Avec Tagada Jones, chanter « Lalalala… Mort aux cons » en toute franchise et sans préjudice… Beugler en chœur, en toute impunité, à Daniella qu’on peut lui « mettre les doigts » sans que #metoo trouve à redire quelque chose ou braver la ligne directrice de WWF sur un véhément « le plastique c’est fantastique ». Ce sont, entre autres, ces opportunités transgressives qui étaient prévues ce samedi 2 septembre à l’occasion du festival loirétain des Casseroles. Sous le chapiteau du cirque Gruss, à Saint-Jean-de-Braye (agglo Orléans), on espérait, pour le coup, faire le plein des 800 places potentielles. C’était nécessaire pour l’équilibre budgétaire, à condition de trouver en amont des financements supplémentaires. Certes la ville de Saint-Jean-de-Braye et sa maire, Vanessa Slimani, mais aussi des partenaires privés, pour la plupart des fidèles depuis le début de l’aventure en 2014, s’étaient engagés. Certes, les intermittents du spectacle et les groupes locaux étaient partants. Certes, certes…

Une édition festive

Après une absence de quatre années, due notamment à la pandémie, l’édition 2023 s’annonçait donc festive avec la participation de deux têtes d’affiche nationales et quatre autres groupes références de la scène régionale. Une seule condition pour assurer le coup, il fallait trouver des sous. Patatras et bardafouette, la mort dans l’âme, l’association Les Casseroles, organisatrice de l’événement, a dû se rendre à l’évidence avant le début de l’été. Sur le site de l’asso on pouvait d’ailleurs lire que, pour le festival : « Toutes les conditions ne sont plus réunies pour garantir sa réussite. En cause, plusieurs facteurs : notre demande de subventions auprès de certaines collectivités a été refusée et la faible vente de billets. Alors que le climat économique reste frileux trois ans après le Covid, les garanties financières ne sont aujourd’hui pas réunies pour maintenir la manifestation… » Et, après un été pourtant redevenu riche en spectacles vivants, en festivals de scènes et de rues, force est de constater que l’après-Covid est difficile à digérer, surtout dans un contexte économique qui « mange chaud » sévère.

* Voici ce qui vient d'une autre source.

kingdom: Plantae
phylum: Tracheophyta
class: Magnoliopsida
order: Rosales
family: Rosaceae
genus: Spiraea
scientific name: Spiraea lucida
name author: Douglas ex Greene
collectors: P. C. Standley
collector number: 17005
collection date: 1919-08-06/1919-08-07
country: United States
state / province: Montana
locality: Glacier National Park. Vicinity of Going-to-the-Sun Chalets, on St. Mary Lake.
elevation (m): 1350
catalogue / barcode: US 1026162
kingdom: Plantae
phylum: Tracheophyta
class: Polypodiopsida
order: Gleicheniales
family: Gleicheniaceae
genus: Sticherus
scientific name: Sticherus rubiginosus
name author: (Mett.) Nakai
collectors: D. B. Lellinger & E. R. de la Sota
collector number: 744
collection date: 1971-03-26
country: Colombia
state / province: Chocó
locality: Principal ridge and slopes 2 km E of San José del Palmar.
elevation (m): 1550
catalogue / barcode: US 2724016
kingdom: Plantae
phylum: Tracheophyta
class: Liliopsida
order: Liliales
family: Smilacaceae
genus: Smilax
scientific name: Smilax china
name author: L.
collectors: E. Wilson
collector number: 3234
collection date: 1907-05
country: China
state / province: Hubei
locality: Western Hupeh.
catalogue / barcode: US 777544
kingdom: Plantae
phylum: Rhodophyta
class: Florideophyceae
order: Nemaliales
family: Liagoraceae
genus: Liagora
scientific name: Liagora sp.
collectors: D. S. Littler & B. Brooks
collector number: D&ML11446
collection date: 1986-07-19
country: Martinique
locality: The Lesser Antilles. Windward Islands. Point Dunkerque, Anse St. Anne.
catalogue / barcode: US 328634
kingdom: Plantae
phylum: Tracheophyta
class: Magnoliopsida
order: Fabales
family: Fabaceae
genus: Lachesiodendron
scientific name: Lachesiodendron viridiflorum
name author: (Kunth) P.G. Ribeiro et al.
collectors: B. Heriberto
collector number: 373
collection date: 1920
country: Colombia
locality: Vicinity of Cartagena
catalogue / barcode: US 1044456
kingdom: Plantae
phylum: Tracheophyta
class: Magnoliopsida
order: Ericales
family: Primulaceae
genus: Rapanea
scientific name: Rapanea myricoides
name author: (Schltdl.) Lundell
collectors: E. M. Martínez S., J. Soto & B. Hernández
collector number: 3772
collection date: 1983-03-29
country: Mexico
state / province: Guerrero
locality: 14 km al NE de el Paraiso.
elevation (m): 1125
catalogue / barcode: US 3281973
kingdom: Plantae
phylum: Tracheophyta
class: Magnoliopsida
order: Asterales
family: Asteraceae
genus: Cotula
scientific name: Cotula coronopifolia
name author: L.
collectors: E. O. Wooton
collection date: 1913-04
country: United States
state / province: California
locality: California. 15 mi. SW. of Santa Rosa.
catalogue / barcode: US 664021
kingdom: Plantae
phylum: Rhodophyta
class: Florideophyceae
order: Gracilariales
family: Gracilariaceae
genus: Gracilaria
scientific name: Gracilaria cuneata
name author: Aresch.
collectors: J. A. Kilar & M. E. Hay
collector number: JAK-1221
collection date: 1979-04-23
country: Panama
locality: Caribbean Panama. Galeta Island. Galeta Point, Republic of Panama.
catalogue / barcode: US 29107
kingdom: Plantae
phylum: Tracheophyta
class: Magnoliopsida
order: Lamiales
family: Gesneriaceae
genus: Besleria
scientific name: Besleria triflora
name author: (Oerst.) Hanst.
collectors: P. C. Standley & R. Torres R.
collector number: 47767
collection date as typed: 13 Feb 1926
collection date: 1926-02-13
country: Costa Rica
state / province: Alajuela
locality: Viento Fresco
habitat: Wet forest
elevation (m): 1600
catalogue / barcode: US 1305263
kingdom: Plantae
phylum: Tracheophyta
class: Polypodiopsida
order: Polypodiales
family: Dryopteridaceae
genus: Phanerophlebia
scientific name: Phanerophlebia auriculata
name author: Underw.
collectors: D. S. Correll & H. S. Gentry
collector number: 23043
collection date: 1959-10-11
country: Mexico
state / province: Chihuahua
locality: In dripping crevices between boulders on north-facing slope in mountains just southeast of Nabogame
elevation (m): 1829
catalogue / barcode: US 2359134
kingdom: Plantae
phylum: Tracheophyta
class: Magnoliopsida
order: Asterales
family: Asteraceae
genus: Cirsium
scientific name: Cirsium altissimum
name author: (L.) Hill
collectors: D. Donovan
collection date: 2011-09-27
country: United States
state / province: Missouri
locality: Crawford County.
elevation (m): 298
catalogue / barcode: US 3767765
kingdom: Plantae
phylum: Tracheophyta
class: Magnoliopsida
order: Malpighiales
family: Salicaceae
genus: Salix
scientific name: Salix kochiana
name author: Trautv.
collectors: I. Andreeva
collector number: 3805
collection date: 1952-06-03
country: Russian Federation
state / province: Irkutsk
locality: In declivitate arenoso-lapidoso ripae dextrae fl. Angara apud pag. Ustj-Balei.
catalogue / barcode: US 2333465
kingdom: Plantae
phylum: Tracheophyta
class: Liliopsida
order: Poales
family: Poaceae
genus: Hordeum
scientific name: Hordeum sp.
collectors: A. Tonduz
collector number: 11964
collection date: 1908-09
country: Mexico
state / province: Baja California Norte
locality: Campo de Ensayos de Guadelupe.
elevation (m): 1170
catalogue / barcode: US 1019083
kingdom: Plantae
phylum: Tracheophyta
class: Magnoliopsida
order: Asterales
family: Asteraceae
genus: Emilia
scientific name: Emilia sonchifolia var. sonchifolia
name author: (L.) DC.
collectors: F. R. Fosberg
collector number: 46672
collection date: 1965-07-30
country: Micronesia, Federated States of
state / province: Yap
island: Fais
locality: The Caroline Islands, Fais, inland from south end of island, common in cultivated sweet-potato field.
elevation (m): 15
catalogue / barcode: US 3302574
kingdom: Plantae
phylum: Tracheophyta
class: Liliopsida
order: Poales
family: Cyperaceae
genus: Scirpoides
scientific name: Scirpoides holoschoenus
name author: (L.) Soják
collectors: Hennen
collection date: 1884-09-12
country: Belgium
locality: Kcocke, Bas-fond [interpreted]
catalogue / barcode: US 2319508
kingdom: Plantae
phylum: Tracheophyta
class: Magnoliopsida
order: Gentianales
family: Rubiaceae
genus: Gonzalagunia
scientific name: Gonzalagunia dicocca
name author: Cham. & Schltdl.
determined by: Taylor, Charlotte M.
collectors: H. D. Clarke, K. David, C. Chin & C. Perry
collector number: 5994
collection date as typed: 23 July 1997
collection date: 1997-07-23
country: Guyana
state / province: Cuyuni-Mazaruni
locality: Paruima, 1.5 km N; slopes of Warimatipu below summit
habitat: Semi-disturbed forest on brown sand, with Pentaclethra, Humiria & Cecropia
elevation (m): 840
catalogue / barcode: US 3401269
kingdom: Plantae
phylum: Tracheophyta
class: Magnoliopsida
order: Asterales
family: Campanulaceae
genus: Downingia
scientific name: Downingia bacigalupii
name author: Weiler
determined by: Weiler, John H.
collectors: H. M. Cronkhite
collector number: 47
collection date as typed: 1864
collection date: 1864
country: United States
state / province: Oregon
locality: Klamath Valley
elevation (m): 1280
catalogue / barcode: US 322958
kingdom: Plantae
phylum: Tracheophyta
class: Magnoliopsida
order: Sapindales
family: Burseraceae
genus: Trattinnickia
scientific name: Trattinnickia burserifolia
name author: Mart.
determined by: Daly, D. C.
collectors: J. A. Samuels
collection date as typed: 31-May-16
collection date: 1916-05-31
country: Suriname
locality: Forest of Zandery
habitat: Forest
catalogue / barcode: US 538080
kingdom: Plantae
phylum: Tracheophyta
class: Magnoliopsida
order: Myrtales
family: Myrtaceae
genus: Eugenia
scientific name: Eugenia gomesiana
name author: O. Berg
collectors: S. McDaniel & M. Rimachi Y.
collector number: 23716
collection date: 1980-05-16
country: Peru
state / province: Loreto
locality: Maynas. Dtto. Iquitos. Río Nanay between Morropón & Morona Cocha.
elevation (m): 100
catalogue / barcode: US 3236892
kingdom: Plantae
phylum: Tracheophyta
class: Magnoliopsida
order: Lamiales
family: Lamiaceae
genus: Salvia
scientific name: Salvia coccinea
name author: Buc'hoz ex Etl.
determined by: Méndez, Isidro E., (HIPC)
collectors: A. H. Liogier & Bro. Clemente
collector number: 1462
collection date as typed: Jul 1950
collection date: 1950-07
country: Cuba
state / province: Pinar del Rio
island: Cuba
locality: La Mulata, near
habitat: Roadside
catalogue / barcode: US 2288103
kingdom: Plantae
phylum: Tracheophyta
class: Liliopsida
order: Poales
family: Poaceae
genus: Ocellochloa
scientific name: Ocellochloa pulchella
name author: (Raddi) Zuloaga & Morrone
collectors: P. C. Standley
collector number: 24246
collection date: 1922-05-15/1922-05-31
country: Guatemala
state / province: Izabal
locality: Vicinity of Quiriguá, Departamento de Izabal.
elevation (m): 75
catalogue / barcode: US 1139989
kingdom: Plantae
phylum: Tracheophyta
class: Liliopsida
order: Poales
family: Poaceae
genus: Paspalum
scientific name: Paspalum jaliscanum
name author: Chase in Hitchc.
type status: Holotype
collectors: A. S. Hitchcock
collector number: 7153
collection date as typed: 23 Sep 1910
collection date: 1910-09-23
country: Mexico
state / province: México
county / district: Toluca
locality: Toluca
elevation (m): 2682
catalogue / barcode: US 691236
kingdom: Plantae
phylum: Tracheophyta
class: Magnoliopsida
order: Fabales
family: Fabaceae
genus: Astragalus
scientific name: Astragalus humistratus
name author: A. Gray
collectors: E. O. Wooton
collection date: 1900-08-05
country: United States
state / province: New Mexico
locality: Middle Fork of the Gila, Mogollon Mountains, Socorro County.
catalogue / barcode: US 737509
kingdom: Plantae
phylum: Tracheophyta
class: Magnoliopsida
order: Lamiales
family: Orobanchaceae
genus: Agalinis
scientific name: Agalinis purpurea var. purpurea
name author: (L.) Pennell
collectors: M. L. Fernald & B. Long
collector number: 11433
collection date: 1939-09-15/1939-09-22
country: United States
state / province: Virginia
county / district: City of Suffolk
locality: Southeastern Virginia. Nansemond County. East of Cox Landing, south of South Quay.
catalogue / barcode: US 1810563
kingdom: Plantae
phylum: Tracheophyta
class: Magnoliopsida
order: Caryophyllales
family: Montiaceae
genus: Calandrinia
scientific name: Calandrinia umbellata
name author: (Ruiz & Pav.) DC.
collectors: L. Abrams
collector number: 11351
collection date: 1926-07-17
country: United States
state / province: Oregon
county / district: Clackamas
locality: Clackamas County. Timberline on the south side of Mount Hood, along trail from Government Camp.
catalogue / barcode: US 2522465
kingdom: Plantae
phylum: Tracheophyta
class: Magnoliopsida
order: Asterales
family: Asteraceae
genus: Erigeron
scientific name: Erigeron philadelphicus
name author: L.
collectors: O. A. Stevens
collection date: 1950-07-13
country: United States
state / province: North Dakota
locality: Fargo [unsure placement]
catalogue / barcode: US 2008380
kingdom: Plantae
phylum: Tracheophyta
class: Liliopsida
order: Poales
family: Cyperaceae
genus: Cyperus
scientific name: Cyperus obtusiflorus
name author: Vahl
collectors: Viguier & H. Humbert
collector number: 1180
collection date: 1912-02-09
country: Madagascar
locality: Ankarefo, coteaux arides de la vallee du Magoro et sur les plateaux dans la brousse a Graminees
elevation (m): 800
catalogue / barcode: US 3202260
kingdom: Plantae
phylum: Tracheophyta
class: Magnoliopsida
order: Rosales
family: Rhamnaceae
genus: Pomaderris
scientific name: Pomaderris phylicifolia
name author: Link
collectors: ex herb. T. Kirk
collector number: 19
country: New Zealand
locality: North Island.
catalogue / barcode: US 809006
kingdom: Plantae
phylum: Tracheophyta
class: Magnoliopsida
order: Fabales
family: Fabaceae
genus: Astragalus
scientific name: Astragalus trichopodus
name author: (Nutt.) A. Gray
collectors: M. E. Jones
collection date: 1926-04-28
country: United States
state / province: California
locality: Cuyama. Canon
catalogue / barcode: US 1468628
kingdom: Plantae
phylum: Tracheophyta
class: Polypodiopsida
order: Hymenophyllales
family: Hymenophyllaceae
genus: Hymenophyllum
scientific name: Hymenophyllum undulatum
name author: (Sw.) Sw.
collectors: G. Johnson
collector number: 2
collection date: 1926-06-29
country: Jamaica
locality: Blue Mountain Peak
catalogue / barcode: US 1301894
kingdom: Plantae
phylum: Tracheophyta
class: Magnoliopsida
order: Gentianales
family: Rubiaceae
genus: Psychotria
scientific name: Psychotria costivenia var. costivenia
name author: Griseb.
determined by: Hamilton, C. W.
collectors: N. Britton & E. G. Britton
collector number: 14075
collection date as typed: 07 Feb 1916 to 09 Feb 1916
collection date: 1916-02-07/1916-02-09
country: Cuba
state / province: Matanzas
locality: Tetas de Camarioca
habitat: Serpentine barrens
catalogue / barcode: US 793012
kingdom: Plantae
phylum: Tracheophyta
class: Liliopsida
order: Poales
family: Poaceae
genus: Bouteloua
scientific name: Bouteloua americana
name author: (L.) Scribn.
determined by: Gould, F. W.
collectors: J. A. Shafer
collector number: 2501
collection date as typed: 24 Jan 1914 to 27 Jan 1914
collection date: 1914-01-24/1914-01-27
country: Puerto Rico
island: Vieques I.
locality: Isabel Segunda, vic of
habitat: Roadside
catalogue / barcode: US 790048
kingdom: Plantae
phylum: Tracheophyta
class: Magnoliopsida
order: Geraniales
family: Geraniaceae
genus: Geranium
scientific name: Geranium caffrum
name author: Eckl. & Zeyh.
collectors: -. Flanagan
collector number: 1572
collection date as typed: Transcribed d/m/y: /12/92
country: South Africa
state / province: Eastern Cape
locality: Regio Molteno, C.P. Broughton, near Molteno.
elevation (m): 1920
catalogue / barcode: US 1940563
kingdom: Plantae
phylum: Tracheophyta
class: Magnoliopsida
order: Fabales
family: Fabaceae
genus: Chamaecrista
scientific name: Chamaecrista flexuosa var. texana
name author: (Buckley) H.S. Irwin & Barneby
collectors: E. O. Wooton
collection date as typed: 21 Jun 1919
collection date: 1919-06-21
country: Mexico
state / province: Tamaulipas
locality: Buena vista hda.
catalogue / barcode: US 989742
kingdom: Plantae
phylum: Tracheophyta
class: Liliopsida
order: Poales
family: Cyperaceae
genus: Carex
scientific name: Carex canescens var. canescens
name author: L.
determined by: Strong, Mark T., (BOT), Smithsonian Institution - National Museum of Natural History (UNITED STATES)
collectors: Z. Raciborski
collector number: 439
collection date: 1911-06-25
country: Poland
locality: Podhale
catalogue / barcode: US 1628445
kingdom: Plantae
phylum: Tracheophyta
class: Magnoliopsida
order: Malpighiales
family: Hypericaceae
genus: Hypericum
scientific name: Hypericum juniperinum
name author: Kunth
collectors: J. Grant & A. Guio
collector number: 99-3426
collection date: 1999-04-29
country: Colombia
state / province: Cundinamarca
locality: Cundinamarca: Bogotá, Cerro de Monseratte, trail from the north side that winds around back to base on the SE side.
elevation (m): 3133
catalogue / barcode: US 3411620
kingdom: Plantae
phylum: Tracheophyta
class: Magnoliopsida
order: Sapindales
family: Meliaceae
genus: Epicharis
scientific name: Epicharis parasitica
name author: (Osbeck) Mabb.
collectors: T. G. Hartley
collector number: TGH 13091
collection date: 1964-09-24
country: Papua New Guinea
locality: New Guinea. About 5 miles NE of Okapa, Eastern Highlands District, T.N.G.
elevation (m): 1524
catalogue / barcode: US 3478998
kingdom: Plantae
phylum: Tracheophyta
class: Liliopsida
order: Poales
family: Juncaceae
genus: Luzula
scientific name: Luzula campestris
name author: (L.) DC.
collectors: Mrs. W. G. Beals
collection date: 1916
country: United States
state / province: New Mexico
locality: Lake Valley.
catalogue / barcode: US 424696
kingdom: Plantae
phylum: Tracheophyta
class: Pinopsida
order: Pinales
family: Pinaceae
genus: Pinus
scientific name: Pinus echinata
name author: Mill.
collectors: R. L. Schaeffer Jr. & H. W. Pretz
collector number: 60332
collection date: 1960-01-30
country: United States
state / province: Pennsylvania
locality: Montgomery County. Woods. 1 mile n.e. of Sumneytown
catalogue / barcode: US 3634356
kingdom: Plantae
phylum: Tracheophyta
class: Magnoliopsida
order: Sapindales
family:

Un entre-deux difficile à gérer

En avril dernier, dans les Échos, Jean-Philippe Thiellay, le président du Centre national de la musique expliquait que la situation actuelle était délicate. « Nous sommes dans un entre-deux, sortis de la crise mais fragilisés par des marges et des fonds propres qui s’amenuisent. Et les financements de l’État se réduisent après les soutiens exceptionnels liés à la pandémie. On peut s’inquiéter pour le bilan 2023 ». On pourrait ajouter que ce sont les soutiens institutionnels en général qui sont plus compliqués à obtenir parce que les budgets sont, eux aussi, contraints. En région Centre-Val de Loire, de nombreuses municipalités ont pris en mains leurs propres destinées. Elles s’appuient sur leurs propres structures et moins sur les associations pour faire perdurer les manifestations culturelles. La faute aux paramètres économiques du moment mais aussi à une forme de frilosité envers l’univers culturel hors schéma trop classique. La faute aussi à un public devenu plus consommateur, et qui doit aussi compter sur une réduction de la portion consacrée aux loisirs dans son budget. La faute à un marché du spectacle vivant qui a peut-être vécu son âge d’or voilà quelques années – quoique ce soit encore à voir – et n’a pas encore trouvé un nouvel équilibre entre les coûts réels, ceux appliqués, et les potentielles marges si elles peuvent exister. La faute à l’environnement des manifestations. Tout le monde ne tire pas toujours dans le même sens… Par exemple, à l’occasion du récent festival de blues de La Charité-sur-Loire, il était très compliqué de dîner après les concerts. La faute à tout le monde et à personne à la fois, donc. Une certitude, sur le métier il va être temps de remettre l’ouvrage.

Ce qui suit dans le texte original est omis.